_GEGEVEN TEKST_

+ + +

Het verloop van de procedure blijkt uit:

- de dagvaarding,- de conclusie van antwoord,- de brief waarin een mondelinge behandeling is bepaald,

- de mondelinge behandeling van 10 februari 2025, waar namens [gedaagde] door mr. J.K. Schoonhoven pleitaantekeningen zijn overgelegd en waarvan door de griffier aantekeningen zijn gemaakt,

- de akte van [eiseres] .

2.2.

Ten slotte is vonnis bepaald.

3
De feiten
3.1.

Op 25 maart 2023 heeft [eiseres] een Mercedes C180 met kenteken [kenteken] uit het bouwjaar 2010 (hierna: “de auto”) gekocht voor een bedrag van € 9.000.00. De tellerstand was op dat moment 162.523 km.

3.2.

Op 18 oktober 2023 heeft de zoon van de partner van [eiseres] (hierna: de zoon) – die op dat moment in Amsterdam was – gehoord dat de motor een tikkend geluid maakte. Hij heeft de auto aan de kant gezet en de auto is vervolgens door de ANWB versleept naar de garage van Auto Plaza Westpoort (hierna: APW). Diezelfde dag heeft de partner van [eiseres] (hierna: de partner) [gedaagde] via de telefoon het tikkende geluid van de motor laten horen. [gedaagde] heeft aangegeven dat het probleem verder onderzocht moet worden en de partner verzocht om de auto naar [gedaagde] te brengen. Vervolgens heeft APW de auto onderzocht. In haar offerte van 2 november 2023 schrijft zij:

“Motor moet vervangen woorden daar de krukas versleten is. Reparatie met nieuwe lageschalen kan niet volstaan. Afgetapte hoeveelheid motor-olie 6.5 liter.”

APW schat in dat het herstel van de auto € 9.161,41 (inclusief btw) zal kosten.

3.3.

Op 3 november 2023 heeft [eiseres] de auto laten verslepen van APW naar [gedaagde] .

3.4.

Op 13 november 2023 heeft [eiseres] [gedaagde] in gebreke gesteld en haar een termijn van zeven dagen gegeven om de auto op te halen, (kosteloos) te herstellen en vervangend vervoer te regelen. [gedaagde] heeft de auto niet binnen deze termijn hersteld.

3.5.

+ + +

_GEGEVENS_
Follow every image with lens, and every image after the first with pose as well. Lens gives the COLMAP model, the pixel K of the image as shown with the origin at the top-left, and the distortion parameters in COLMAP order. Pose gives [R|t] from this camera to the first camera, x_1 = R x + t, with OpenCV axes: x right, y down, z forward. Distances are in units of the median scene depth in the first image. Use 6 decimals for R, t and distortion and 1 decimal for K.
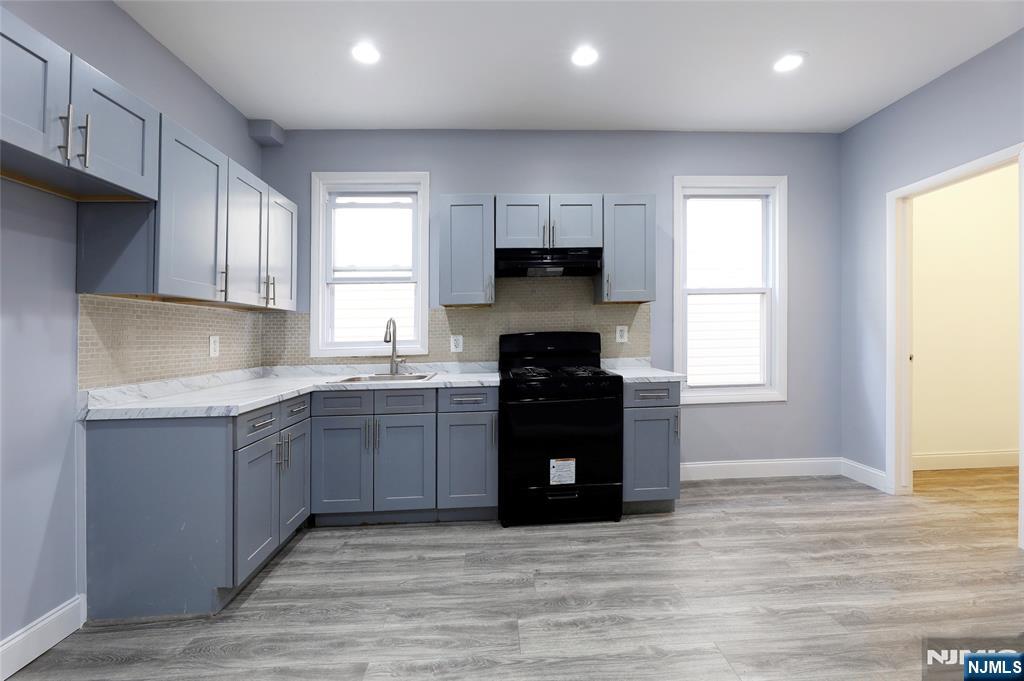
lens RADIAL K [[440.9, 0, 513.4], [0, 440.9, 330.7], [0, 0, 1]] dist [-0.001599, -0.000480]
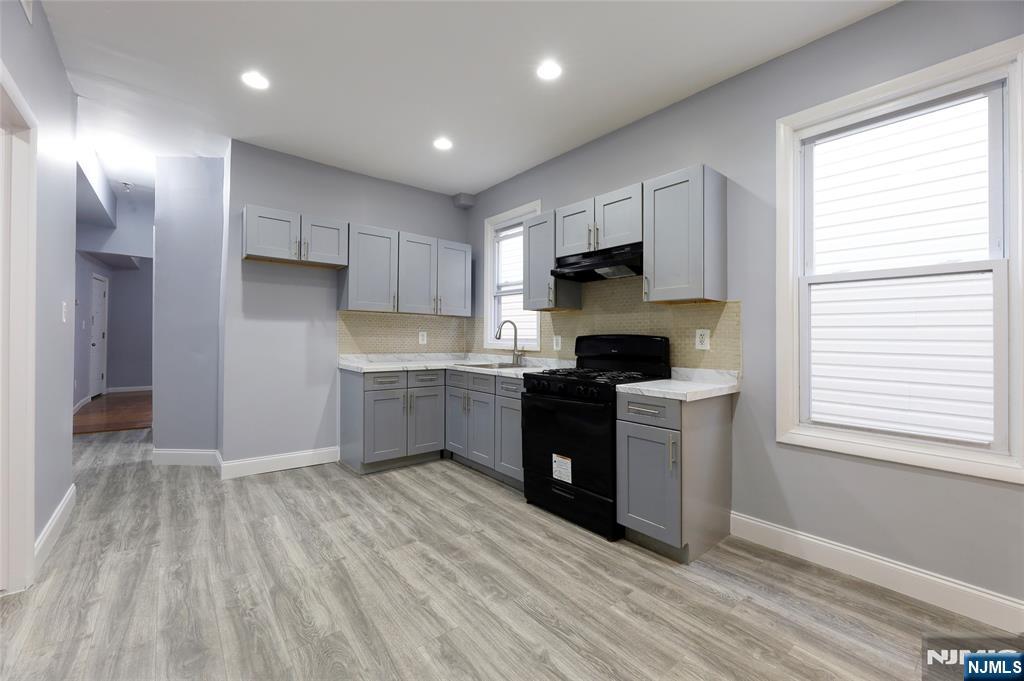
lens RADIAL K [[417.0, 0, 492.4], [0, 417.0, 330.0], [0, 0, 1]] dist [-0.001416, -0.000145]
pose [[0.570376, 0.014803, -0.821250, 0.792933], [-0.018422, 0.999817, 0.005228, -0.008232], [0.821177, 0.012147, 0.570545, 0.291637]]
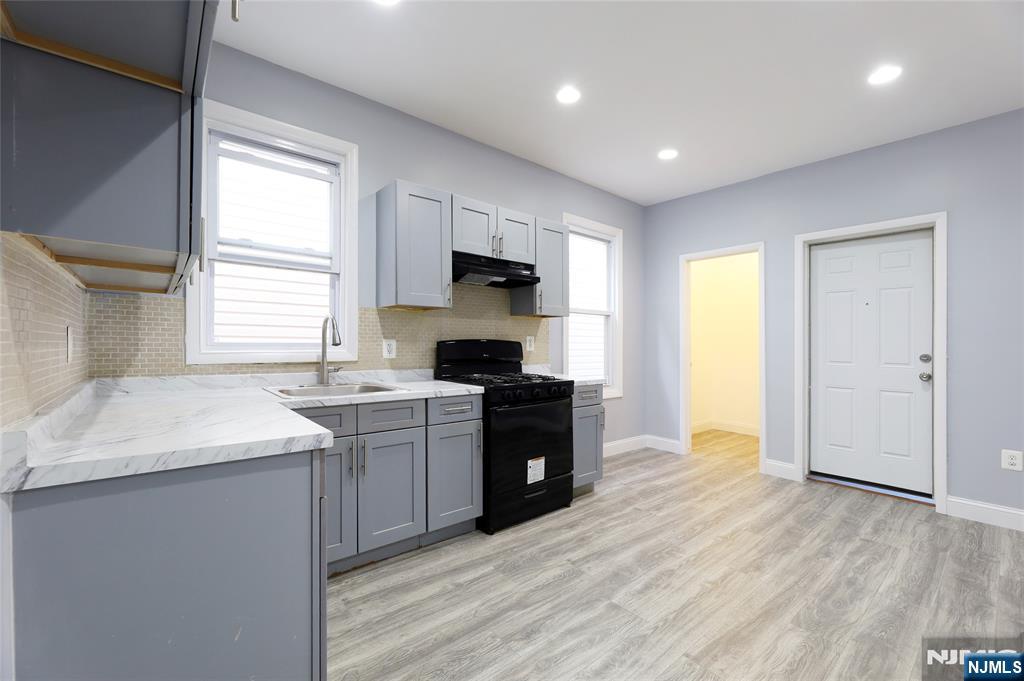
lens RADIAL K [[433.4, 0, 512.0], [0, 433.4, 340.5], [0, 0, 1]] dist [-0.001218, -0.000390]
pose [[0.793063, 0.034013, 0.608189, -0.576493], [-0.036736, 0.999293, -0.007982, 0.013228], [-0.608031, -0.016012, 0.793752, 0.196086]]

+ + +

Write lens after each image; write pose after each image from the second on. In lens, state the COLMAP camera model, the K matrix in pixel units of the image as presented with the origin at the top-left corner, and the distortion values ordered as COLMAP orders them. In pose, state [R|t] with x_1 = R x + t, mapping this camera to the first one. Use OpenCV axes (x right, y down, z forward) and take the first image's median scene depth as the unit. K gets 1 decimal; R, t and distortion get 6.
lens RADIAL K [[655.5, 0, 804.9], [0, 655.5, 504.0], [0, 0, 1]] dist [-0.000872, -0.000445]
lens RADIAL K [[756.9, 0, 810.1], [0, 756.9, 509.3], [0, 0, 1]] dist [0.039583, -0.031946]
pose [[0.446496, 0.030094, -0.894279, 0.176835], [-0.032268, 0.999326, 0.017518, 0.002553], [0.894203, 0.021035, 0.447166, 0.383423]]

+ + +

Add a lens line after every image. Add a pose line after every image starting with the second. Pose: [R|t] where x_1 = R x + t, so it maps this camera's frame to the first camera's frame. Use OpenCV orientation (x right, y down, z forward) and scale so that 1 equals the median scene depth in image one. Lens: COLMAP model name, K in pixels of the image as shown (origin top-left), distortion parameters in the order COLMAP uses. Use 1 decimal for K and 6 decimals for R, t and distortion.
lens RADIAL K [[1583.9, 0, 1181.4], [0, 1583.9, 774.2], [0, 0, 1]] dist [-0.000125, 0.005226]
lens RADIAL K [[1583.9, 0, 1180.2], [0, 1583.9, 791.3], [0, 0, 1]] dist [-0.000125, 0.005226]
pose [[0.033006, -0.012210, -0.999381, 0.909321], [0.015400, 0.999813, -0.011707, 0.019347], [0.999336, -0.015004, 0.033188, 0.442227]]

+ + +

_OPDRACHT 1_
Leg op basis van de tekst uit waarom de motor van de auto volgens de offerte van APW vervangen moet worden.
_OPDRACHT 2_
Geef het gedeelte van de tekst dat begint bij "- de akte van" en eindigt bij "moment 162.523 km.", letterlijk opnieuw weer.

_ANTWOORDRUIMTE 1_
Volgens de offerte van APW van 2 november 2023 moet de motor worden vervangen omdat de krukas versleten is. Een reparatie met nieuwe lageschalen volstaat volgens APW niet.

_ANTWOORDRUIMTE 2_
- de akte van [eiseres] .

2.2.

Ten slotte is vonnis bepaald.

3
De feiten
3.1.

Op 25 maart 2023 heeft [eiseres] een Mercedes C180 met kenteken [kenteken] uit het bouwjaar 2010 (hierna: “de auto”) gekocht voor een bedrag van € 9.000.00. De tellerstand was op dat moment 162.523 km.